Concurrently, in the Netherlands, a particularly vibrant artistic culture developed, the work of Hugo van der Goes and Jan van Eyck having particular influence on the development of painting in Italy, both technically with the introduction of oil paint and canvas, and stylistically in terms of naturalism in representation. (for more, see Renaissance in the Netherlands). Later, the work of Pieter Brueghel the Elder would inspire artists to depict themes of everyday life.[31]
In architecture, Filippo Brunelleschi was foremost in studying the remains of ancient Classical buildings, and with rediscovered knowledge from the 1st century writer Vitruvius and the flourishing discipline of mathematics, formulated the Renaissance style which emulated but most importantly improved on classical forms. Brunelleschi's major feat of engineering was the building of the dome of Florence Cathedral.[32] The first building to demonstrate this is claimed to be the church of St. Andrew built by Alberti in Mantua. The outstanding architectural work of the High Renaissance was the rebuilding of St. Peter's Basilica, combining the skills of Bramante, Michelangelo, Raphael, Sangallo and Maderno.
The Roman orders types of columns are used: Tuscan, Doric, Ionic, Corinthian and Composite. These can either be structural, supporting an arcade or architrave, or purely decorative, set against a wall in the form of pilasters. During the Renaissance, architects aimed to use columns, pilasters, and entablatures as an integrated system. One of the first buildings to use pilasters as an integrated system was in the Old Sacristy (1421–1440) by Filippo Brunelleschi.
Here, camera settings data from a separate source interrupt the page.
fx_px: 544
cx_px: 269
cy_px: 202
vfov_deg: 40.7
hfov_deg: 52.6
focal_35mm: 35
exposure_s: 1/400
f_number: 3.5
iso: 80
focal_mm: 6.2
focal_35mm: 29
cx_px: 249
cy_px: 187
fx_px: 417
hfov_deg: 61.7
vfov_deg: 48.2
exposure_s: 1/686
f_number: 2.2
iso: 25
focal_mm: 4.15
Arches are semi-circular or (in the Mannerist style) segmental, are often used in arcades, supported on piers or columns with capitals. There may be a section of entablature between the capital and the springing of the arch. Alberti was one of the first to use the arch on a monumental. Renaissance vaults do not have ribs. They are semi-circular or segmental and on a square plan, unlike the Gothic vault which is frequently rectangular.
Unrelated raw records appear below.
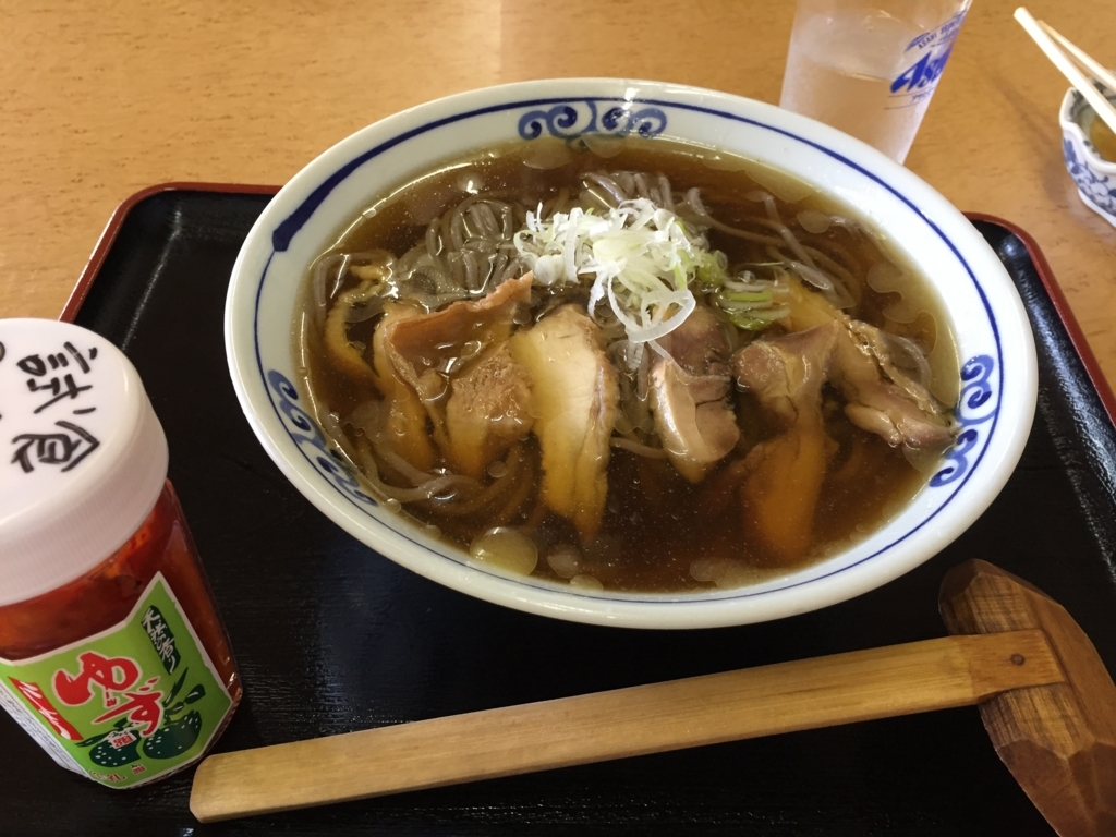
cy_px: 418
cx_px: 558
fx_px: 935
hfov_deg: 61.7
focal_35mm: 29
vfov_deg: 48.2
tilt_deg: -47.7
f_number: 2.2
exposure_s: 1/30
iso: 125
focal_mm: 4.15
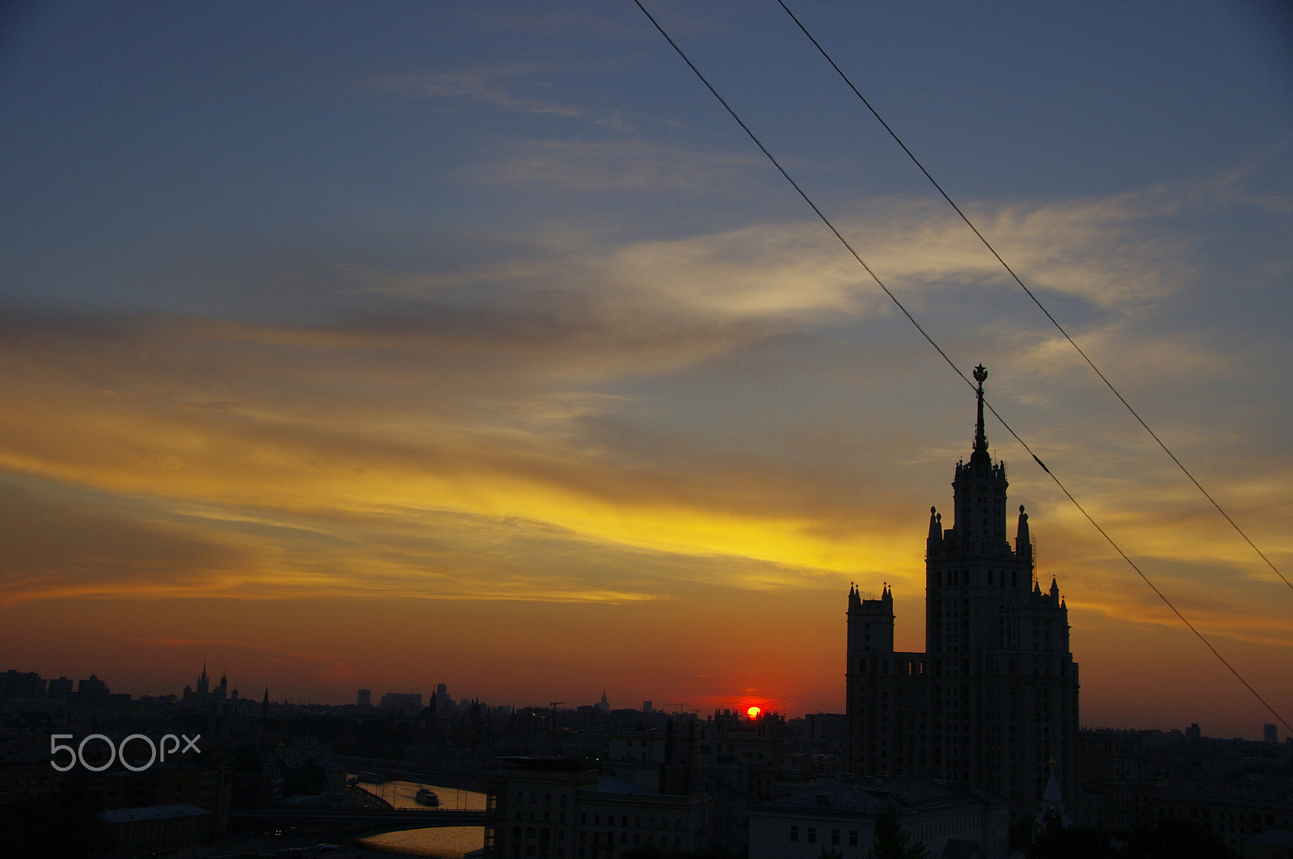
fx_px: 1435
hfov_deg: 48.5
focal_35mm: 40
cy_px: 430
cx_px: 646
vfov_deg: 33.3
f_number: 5.6
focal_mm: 26.88
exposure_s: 1/800
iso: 200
Renaissance painting bridges the period of European art history between the art of the Middle Ages and Baroque art. Painting of this era is connected to the "rebirth" (renaissance in French) of classical antiquity, the impact of humanism on artists and their patrons, new artistic sensibilities and techniques, and, in general, the transition from the Medieval period to the Early modern age.
In the visual arts, significant achievements occur around 1400 in both Italy and north of the Alps. Masaccio's art and the writings of Leon Battista Alberti helped establish linear perspective and the idealisation of the human body as primary ideas of Italian Renaissance painting in the early 15th century. Likewise, Early Netherlandish artists such as Jan van Eyck were innovators in oil painting and intuitive spatial compositions. The brief High Renaissance (c. 1500–1520) centred around Leonardo da Vinci, Michelangelo and Raphael in Florence and Rome, was a culmination of the Italian achievements, while artists like Albrecht Dürer brought a similar level of intellectual and artistic innovation to northern Europe. Late Renaissance painting, from about 1520 until the end of the 16th century, is marked by various Mannerist tendencies that spread from Italy through the rest of Europe.